1920s Lange-made SS Stewart Style A Banjo-Mandolin




The SS Stewart brand was separated from its original New York factory output in the early 1900s and just became a brand stuck on other builds from that point. This one is a nice-quality instrument that has all sorts of build hallmarks I associate with Lange (Paramount, Orpheum) products of the 1920s.

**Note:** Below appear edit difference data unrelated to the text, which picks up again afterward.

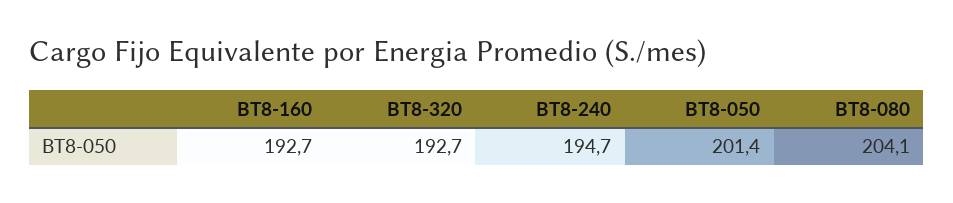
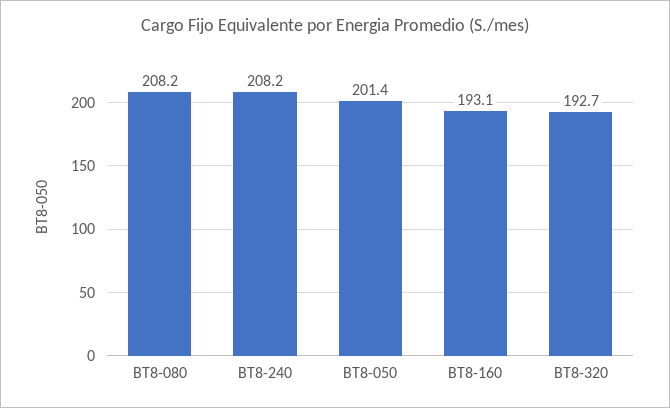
  {
-   "BT8-160": 192.7,
+   "BT8-160": 193.1,
    "BT8-320": 192.7,
-   "BT8-240": 194.7,
+   "BT8-240": 208.2,
    "BT8-050": 201.4,
-   "BT8-080": 204.1
+   "BT8-080": 208.2
  }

Nice features of this instrument include an absurd amount of inlay in the headstock and fretboard, binding all over, a Bacophone-style "donut" tonering, multi-ply maple rim with flamed veneer, and quality hardware throughout. It's had some alterations over time but is mostly original. Said alterations include an old repair of the fretboard extension, newer Remo Renaissance head, replacement tailpiece, and an overspray coat of finish on the neck and rim.

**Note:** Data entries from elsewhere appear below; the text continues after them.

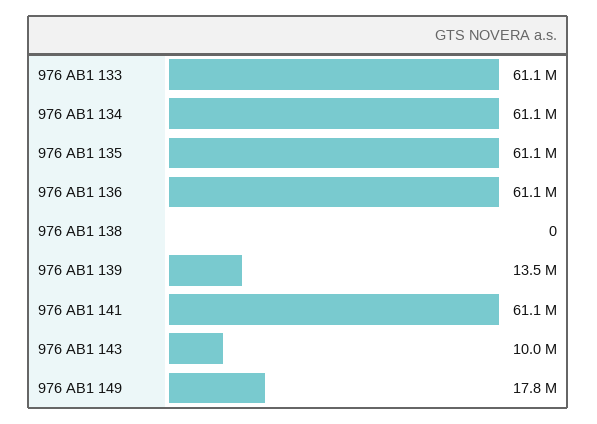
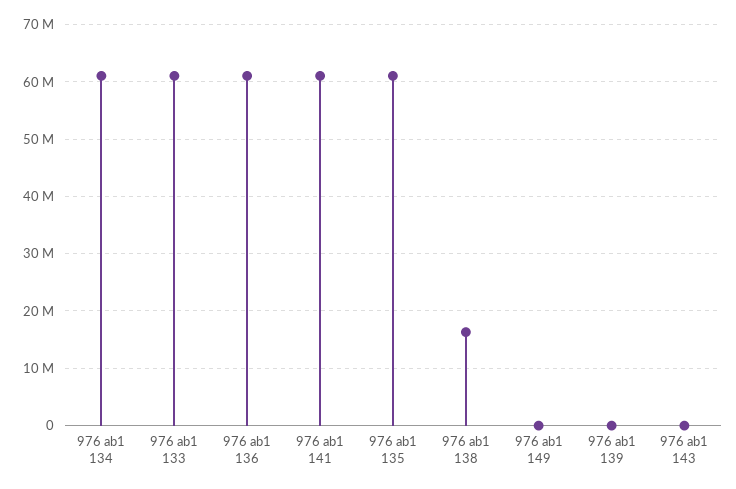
  {
    "976 AB1 133": 61100000,
    "976 AB1 134": 61100000,
    "976 AB1 135": 61100000,
    "976 AB1 136": 61100000,
-   "976 AB1 138": 0,
+   "976 AB1 138": 16000000,
-   "976 AB1 139": 13500000,
+   "976 AB1 139": 0,
    "976 AB1 141": 61100000,
-   "976 AB1 143": 10000000,
+   "976 AB1 143": 0,
-   "976 AB1 149": 17800000
+   "976 AB1 149": 0
  }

There were some issues to deal with, but after my own work on it, it plays perfectly and has a bright, clean, loud, chipper sound. The donut-style tonering helps a lot to keep the voice clean and without the muddiness of too-much overtone saturation.

Work included: a board plane and refret with mandolin-sized frets, cleaning, a new compensated bridge install, new bone nut, bolt-reinforcement of the neck/pot joint, and a good setup. I'm using 32w-9 GHS A240 "bowlback" gauges, which are perfect for banjo-mandolin. The neck is straight (though the fretboard extension does dip down over the head, unfortunately) and it plays with bang-on 1/16" action at the 12th fret.

Scale length: 13 3/4"
Nut width: 1 3/16"
String spacing at nut: 1"
String spacing at bridge: 1 3/8"
Head diameter: 10 1/16" Remo Renaissance head
Side depth: 3"
Rim wood: maple, flamed veneer
Neck wood: maple, multi-piece
Fretboard: ebonized maple
Neck shape: flat board with medium C/V rear shape
Bridge: maple/ebony 5/8" new
Nut: bone
Tonering: Bacophone-style "donut" shape

Condition notes: replacement nut, replacement bridge, replacement head, replacement tailpiece, finish overspray throughout (but still looks authentic).

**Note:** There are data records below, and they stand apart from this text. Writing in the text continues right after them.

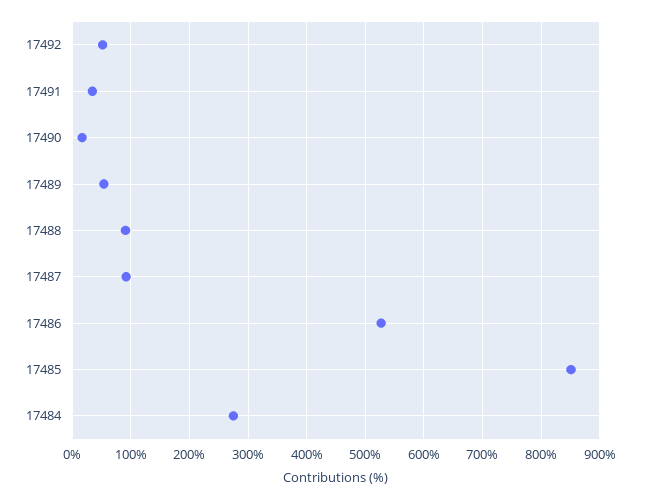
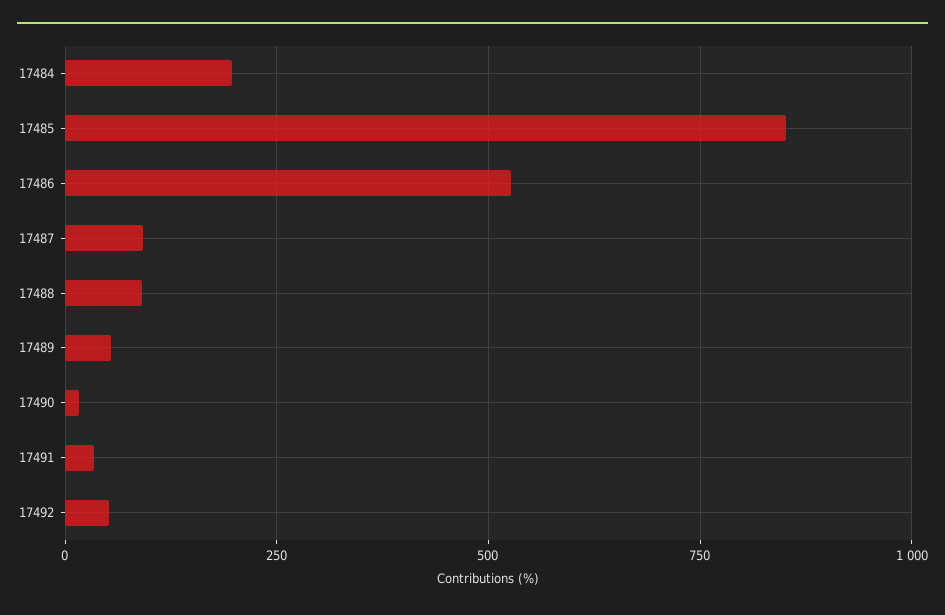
  {
    "17492": 60,
    "17491": 40,
    "17490": 20,
    "17489": 60,
    "17488": 100,
    "17487": 100,
    "17486": 520,
    "17485": 860,
-   "17484": 280
+   "17484": 200
  }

It comes with: its original hard case in decent shape.




Please excuse the dust on the fretboard in the photos! I must've forgotten to clean it off after adjusting the nut.












If you look closely at the neck/rim joint, you can see the normal screw-tightened neck brace and also that behind it is a screw. The latter bit is something I added. I find that banjo-mandolin tension means the neck joint is never quite stable with just a tensioning neck brace (as those tend to loosen-up and cause action changes) and they really need a screw/bolt sunk in as well. This is the case on this guy, so I added one.